《秋のとある日》3 - 私・晩餐
晩餐の席に来客があった。老大公だ。若い頃は国と国民のために獅子奮迅の活躍をしたそうで、広く崇敬されている。そして、ヴィンツェンツと私の婚約を取り持った方でもある。
趣味は仲人で、彼がまとめた結婚は必ず上手くいくらしい。唯一の例外が私たちで、この失敗を悔やんだ大公は、仲人を止めてしまった。
両親なんかは、娘の婚約が破綻したことよりも、レジェンドとまで言われる大公の趣味を止めさせてしまったことを、気に病んでいる節がある。
確かに。小さくてシワシワで、人の良さそうなニコニコ顔の大公を前にすると、こんな可愛らしおじいちゃんを悲しませてしまったことに不甲斐なさを感じてしまう。不思議だ。
彼は婚約が破談になったことを謝るだけで、決して私を責めない。またヴィンツェンツを悪く言うこともない。何故なのかは分からないけれど、正直、そのことには安堵している。
破棄宣言をされた当初ならいざ知らず、今は自分のいたらなさを痛感している。それに、ヴィンツェンツに悪い点はあったけれど、だからと言って、最低な人間だったわけではないのだ。
……婚約する前は、仲良かったのだ。私が将来に不安を抱いてばかりで、そのせいで上手くいかなくなってしまったのだ。

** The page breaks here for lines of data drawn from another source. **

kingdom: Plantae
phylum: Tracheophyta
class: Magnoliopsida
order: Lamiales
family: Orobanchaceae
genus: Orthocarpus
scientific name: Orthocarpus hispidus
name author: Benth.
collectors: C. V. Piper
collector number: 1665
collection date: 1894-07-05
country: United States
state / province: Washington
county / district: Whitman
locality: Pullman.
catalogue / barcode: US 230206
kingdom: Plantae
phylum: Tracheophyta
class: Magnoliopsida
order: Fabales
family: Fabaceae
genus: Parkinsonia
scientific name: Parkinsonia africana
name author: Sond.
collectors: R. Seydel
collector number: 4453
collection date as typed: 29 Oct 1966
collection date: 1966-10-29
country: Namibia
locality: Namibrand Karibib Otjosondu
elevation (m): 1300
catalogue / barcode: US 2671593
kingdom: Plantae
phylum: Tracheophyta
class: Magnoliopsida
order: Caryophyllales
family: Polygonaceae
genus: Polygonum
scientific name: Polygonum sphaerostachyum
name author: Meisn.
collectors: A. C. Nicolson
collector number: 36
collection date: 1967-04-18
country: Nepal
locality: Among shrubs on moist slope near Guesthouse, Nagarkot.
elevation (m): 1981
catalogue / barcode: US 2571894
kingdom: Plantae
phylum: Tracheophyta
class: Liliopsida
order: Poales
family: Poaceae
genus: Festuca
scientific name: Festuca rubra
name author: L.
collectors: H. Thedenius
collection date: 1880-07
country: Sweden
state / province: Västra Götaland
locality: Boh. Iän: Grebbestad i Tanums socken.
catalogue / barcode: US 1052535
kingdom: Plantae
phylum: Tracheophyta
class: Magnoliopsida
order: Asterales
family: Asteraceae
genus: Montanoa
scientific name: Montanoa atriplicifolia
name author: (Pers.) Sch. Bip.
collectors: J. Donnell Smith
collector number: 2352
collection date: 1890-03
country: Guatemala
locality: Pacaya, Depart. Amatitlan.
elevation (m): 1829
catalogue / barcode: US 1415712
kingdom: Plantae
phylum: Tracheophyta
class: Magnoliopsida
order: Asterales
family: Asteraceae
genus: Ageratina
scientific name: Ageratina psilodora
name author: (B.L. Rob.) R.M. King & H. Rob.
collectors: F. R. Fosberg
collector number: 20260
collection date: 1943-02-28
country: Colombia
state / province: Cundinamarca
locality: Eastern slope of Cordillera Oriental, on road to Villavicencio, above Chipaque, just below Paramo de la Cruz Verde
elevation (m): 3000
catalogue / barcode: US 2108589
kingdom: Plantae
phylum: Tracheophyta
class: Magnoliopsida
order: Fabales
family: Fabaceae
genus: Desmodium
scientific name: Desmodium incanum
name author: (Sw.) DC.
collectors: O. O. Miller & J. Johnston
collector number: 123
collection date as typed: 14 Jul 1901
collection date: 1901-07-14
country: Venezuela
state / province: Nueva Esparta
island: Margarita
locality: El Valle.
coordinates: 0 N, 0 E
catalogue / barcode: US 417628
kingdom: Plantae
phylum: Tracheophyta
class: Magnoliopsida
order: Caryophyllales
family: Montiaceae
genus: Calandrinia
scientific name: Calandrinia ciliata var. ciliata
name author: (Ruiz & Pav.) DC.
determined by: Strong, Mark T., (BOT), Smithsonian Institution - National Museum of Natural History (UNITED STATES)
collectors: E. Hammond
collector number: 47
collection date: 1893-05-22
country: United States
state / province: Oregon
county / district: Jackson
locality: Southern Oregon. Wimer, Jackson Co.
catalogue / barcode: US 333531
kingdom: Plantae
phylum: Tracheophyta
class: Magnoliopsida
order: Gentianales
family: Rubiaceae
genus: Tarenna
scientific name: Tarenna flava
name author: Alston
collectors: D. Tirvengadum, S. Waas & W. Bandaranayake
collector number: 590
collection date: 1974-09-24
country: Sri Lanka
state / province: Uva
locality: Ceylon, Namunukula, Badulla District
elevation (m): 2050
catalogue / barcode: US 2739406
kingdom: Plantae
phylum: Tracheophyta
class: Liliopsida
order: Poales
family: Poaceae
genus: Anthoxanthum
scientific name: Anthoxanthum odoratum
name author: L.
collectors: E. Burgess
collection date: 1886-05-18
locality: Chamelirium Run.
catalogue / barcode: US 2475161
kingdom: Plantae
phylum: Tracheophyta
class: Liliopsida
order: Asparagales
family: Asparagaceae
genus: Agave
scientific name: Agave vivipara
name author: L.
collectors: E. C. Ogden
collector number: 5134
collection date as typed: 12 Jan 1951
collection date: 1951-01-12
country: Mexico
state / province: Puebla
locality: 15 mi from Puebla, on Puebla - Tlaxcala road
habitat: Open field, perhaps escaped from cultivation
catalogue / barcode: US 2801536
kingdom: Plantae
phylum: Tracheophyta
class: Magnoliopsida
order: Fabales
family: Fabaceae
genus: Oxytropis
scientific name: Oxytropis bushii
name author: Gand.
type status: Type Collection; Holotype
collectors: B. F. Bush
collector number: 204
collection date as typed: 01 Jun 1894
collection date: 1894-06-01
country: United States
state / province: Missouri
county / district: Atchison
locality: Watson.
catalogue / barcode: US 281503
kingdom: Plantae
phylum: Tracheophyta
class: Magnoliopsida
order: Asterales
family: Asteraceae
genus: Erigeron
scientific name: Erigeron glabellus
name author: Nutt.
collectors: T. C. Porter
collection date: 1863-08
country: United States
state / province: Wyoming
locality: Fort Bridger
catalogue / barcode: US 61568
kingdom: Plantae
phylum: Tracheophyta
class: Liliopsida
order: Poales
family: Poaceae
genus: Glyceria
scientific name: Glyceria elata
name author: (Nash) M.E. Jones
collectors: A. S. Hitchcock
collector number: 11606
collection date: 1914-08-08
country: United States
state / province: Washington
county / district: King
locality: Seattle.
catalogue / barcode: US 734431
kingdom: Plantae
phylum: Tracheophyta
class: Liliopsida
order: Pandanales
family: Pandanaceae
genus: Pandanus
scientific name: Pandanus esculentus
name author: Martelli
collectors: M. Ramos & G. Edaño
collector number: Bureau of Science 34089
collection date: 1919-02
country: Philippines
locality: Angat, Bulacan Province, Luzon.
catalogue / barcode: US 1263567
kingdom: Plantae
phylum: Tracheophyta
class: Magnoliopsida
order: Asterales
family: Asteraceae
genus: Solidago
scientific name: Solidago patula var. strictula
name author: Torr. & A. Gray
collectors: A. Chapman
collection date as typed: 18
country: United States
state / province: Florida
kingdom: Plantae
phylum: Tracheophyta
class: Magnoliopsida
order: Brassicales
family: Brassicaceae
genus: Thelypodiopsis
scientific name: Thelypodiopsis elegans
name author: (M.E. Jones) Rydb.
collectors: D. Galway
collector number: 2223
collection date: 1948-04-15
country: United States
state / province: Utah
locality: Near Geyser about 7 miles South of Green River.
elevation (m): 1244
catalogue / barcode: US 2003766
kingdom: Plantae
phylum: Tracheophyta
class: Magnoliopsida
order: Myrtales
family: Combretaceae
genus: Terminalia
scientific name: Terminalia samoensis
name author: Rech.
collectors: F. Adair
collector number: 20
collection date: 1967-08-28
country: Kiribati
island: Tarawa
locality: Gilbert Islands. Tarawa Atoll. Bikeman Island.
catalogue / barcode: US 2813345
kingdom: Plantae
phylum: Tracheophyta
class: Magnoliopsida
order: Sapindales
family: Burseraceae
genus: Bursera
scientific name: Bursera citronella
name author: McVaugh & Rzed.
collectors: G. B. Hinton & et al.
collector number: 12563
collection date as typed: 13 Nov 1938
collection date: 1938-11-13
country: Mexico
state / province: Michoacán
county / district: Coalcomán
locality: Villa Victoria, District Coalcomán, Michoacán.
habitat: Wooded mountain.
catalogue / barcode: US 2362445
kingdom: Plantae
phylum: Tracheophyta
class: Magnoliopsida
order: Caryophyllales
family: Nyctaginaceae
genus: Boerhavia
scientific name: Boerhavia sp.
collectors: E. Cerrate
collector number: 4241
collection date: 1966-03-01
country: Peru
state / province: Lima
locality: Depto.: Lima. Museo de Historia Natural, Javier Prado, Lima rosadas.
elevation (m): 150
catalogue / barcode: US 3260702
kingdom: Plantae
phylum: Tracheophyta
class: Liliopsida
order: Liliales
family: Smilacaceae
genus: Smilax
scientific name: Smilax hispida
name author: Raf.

大人たちの会話がひと段落すると、老大公がこちらに顔を向けた。
「ナタリエ嬢は浮かないだね。つまらない話だったかな?」
「いいえ」
「ふむ。ワシに君を笑顔にできる話題があればよいのだが。喜んでもらえる話がとんと思いつかん。君から、何か良い話はあるかね?」
老大公は優しそうな表情だ。
実は、ひとつ気になっていることがある。どうしてヴィンツェンツと私を婚約させたのか。同じ公爵家で同じ年齢、更に幼なじみ。だからだと長いこと思っていたけれど、本当にそんな理由だろうか。
老大公が取り持った縁談は、私たち以外は上手くいっているという。家柄や年齢だけで決めていたら、そうはいかないのではないだろうか。
「お尋ねしてもよいでしょうか」
「なんなりと」
「何故、ヴィンツェンツと私だったのでしょうか」
老大公はニコリとした。
「勿論、ベストカップルだと思ったからだ。残念な結果になってしまったがね」
「どこがでしょう」
老大公はカトラリーを置いた。私も合わせて置き、姿勢を正した。
「ヴィンツェンツはのんき者だ。実利よりも好みを優先するし、そんな自分に気づいていない。典型的な趣味人なのだな。生活能力はゼロに近い。だが、貴族にしては素直だし、同好の士からは可愛がられる」
うなずく。その通りだ。
「一方でナタリエ、君は何においても完璧にやる性分だ。勉学にしろ振る舞いにしろ、血の滲むような努力をして、素晴らしい公爵令嬢の自分を作りあげている。ほら、あれと同じだ。白鳥。君は頑張りすぎで、手を抜くことを知らない。どんなことでも、常に全力はだめなのだ。適度に休む。立ち止まる」
ヴィンツェンツに、少しは力を抜きなよと言われたことを思い出す。あのとき私は、またのんきなことを言っていると腹を立てた。
「だからね、二人が一緒になり、お互いの足りないところを補いあえば良いと考えた」
老大公は哀しげな顔をした。
「だが、すまないね。ワシの考えが足りなかったようだ」
私は首を横に振った。
「考えが足りなかったのは、私です。補いあうなんて、思いもしませんでした。私は完璧だと自負していたのですもの」
高慢で優しさの欠片もなかった私。ヴィンツェンツに愛想をつかれて当然だ。
今頃気がついても、遅すぎる……。